----- Material extraído
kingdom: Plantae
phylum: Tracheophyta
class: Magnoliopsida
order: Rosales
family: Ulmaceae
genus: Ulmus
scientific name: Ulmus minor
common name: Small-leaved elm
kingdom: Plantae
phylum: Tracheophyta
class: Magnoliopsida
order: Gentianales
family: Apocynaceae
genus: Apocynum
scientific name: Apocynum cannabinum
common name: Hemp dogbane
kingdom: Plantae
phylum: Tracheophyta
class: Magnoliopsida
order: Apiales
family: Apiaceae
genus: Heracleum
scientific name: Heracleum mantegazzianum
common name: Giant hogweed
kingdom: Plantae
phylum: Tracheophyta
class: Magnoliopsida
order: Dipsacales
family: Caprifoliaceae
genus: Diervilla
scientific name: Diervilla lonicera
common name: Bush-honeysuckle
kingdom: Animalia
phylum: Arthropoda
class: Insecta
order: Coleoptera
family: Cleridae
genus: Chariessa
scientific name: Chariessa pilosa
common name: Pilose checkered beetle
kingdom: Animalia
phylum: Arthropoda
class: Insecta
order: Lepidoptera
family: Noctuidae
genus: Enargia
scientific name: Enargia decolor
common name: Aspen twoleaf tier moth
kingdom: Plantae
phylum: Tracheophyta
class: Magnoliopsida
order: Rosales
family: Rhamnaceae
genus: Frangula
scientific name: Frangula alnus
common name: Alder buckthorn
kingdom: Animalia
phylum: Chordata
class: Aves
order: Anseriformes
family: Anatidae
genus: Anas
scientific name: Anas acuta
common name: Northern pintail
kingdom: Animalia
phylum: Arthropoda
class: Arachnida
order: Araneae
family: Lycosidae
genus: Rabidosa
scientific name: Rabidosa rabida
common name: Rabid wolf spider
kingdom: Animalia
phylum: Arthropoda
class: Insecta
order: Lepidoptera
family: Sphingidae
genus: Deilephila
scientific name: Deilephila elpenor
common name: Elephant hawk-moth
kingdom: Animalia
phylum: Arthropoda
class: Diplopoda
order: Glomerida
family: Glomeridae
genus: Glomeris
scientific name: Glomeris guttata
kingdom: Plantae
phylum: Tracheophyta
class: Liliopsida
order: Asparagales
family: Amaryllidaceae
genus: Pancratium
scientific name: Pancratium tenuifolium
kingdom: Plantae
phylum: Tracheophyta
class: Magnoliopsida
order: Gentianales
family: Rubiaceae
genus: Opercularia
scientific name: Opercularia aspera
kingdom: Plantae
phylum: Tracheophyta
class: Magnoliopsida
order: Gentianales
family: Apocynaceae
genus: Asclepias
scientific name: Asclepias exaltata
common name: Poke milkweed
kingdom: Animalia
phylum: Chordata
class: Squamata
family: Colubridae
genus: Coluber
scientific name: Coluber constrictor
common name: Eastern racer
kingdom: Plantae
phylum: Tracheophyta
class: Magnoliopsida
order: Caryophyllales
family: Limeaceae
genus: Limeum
----------
Qué hacer: Cambia "common name" por "nombre común" en las líneas de todos los ítems y deja todo lo demás igual.

Respuesta:
kingdom: Plantae
phylum: Tracheophyta
class: Magnoliopsida
order: Rosales
family: Ulmaceae
genus: Ulmus
scientific name: Ulmus minor
nombre común: Small-leaved elm
kingdom: Plantae
phylum: Tracheophyta
class: Magnoliopsida
order: Gentianales
family: Apocynaceae
genus: Apocynum
scientific name: Apocynum cannabinum
nombre común: Hemp dogbane
kingdom: Plantae
phylum: Tracheophyta
class: Magnoliopsida
order: Apiales
family: Apiaceae
genus: Heracleum
scientific name: Heracleum mantegazzianum
nombre común: Giant hogweed
kingdom: Plantae
phylum: Tracheophyta
class: Magnoliopsida
order: Dipsacales
family: Caprifoliaceae
genus: Diervilla
scientific name: Diervilla lonicera
nombre común: Bush-honeysuckle
kingdom: Animalia
phylum: Arthropoda
class: Insecta
order: Coleoptera
family: Cleridae
genus: Chariessa
scientific name: Chariessa pilosa
nombre común: Pilose checkered beetle
kingdom: Animalia
phylum: Arthropoda
class: Insecta
order: Lepidoptera
family: Noctuidae
genus: Enargia
scientific name: Enargia decolor
nombre común: Aspen twoleaf tier moth
kingdom: Plantae
phylum: Tracheophyta
class: Magnoliopsida
order: Rosales
family: Rhamnaceae
genus: Frangula
scientific name: Frangula alnus
nombre común: Alder buckthorn
kingdom: Animalia
phylum: Chordata
class: Aves
order: Anseriformes
family: Anatidae
genus: Anas
scientific name: Anas acuta
nombre común: Northern pintail
kingdom: Animalia
phylum: Arthropoda
class: Arachnida
order: Araneae
family: Lycosidae
genus: Rabidosa
scientific name: Rabidosa rabida
nombre común: Rabid wolf spider
kingdom: Animalia
phylum: Arthropoda
class: Insecta
order: Lepidoptera
family: Sphingidae
genus: Deilephila
scientific name: Deilephila elpenor
nombre común: Elephant hawk-moth
kingdom: Animalia
phylum: Arthropoda
class: Diplopoda
order: Glomerida
family: Glomeridae
genus: Glomeris
scientific name: Glomeris guttata
kingdom: Plantae
phylum: Tracheophyta
class: Liliopsida
order: Asparagales
family: Amaryllidaceae
genus: Pancratium
scientific name: Pancratium tenuifolium
kingdom: Plantae
phylum: Tracheophyta
class: Magnoliopsida
order: Gentianales
family: Rubiaceae
genus: Opercularia
scientific name: Opercularia aspera
kingdom: Plantae
phylum: Tracheophyta
class: Magnoliopsida
order: Gentianales
family: Apocynaceae
genus: Asclepias
scientific name: Asclepias exaltata
nombre común: Poke milkweed
kingdom: Animalia
phylum: Chordata
class: Squamata
family: Colubridae
genus: Coluber
scientific name: Coluber constrictor
nombre común: Eastern racer
kingdom: Plantae
phylum: Tracheophyta
class: Magnoliopsida
order: Caryophyllales
family: Limeaceae
genus: Limeum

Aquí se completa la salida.